La procedura di risarcimento diretto

 

L'art. 149 CdA disciplina la cd procedura di indennizzo diretto prevedendo che nell'ipotesi di sinistro tra due veicoli a motore identificati ed assicurati per la responsabilità civile obbligatoria, dal quale siano derivati danni ai veicoli coinvolti o ai loro conducenti, i danneggiati debbano rivolgere la loro richiesta di risarcimento all'impresa di assicurazione  che ha stipulato il contratto relativo al veicolo utilizzato, conla conseguenza che il danneggiato non dovrà più rivolgere le proprie pretese risarcitoria alla compagnia di assicurazione del resposnsabile civile bensì all propria.

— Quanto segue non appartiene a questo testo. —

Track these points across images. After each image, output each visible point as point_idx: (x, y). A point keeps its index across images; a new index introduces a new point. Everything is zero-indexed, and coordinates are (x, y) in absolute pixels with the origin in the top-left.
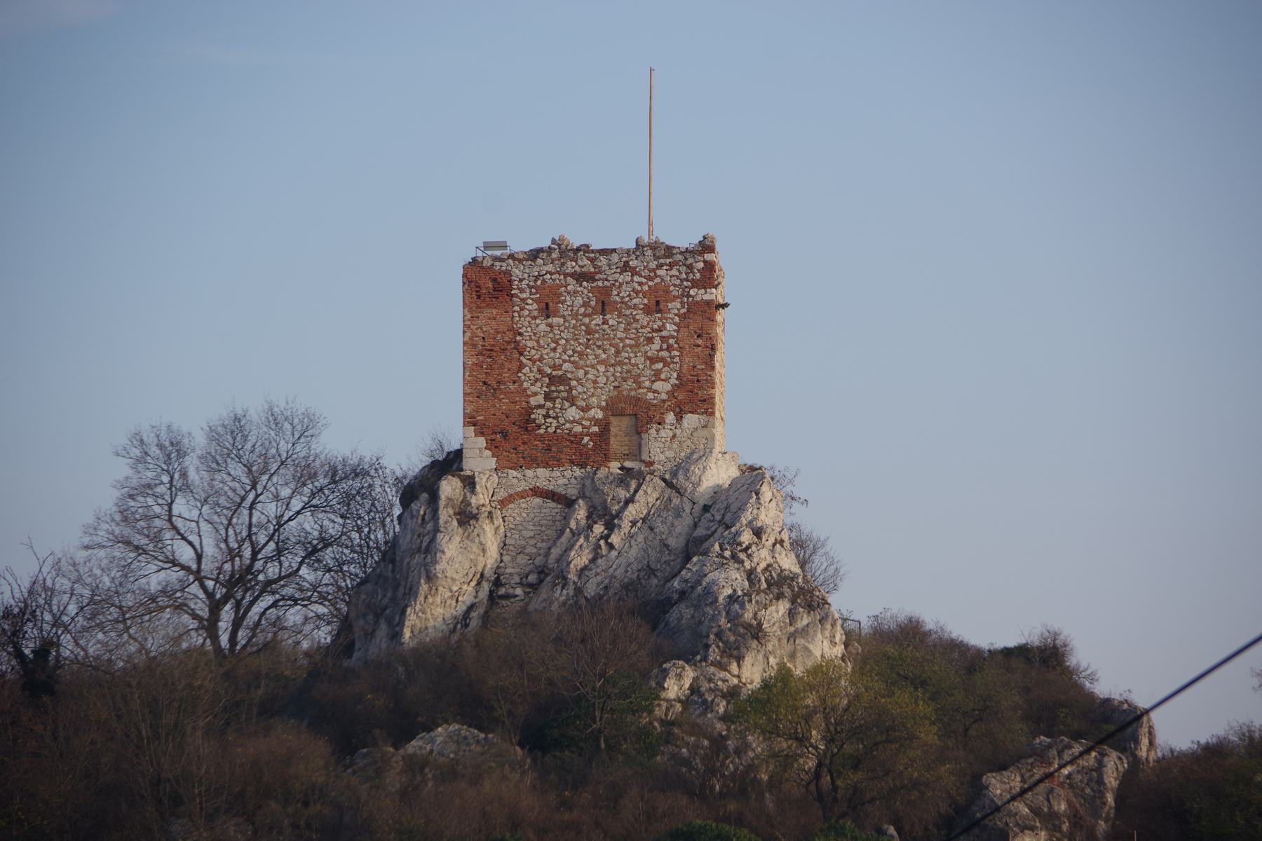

La richiesta a norna dell'art. 5 del

DPR , recante disciplina del risarcimento diretto dei danni derivanti dalla circolazione stradale, in attuazione dell'art. 150 del CdA e previsto che il danneggiato che non si ritenga responsabile del sinistro è tenuto ad avanzare le proprie pretese  avvalendosi di raccomandata con avviso di rivevimento, fax, telefax o via email se questo non è escluso dal contratto.

l'impresa a fronte di una simile richiesta è tenuta a dare immediata comunicazione della avanzata pretesa all'assicurato che sia ritenuto responsabile per il sinistro occorso ed alla impresa di assicurazione di quest'ultimo. 

L'art. 149 comma 3° del D.Lgs. 209/2005, prevede che “a seguito della presentazione della richiesta di risarcimento diretto, è obbligata a provvedere alla liquidazione dei danni per conto dell'impresa di assicurazione del veicolo responsabile, ferma la successiva regolazione dei rapporti fra le imprese medesime”.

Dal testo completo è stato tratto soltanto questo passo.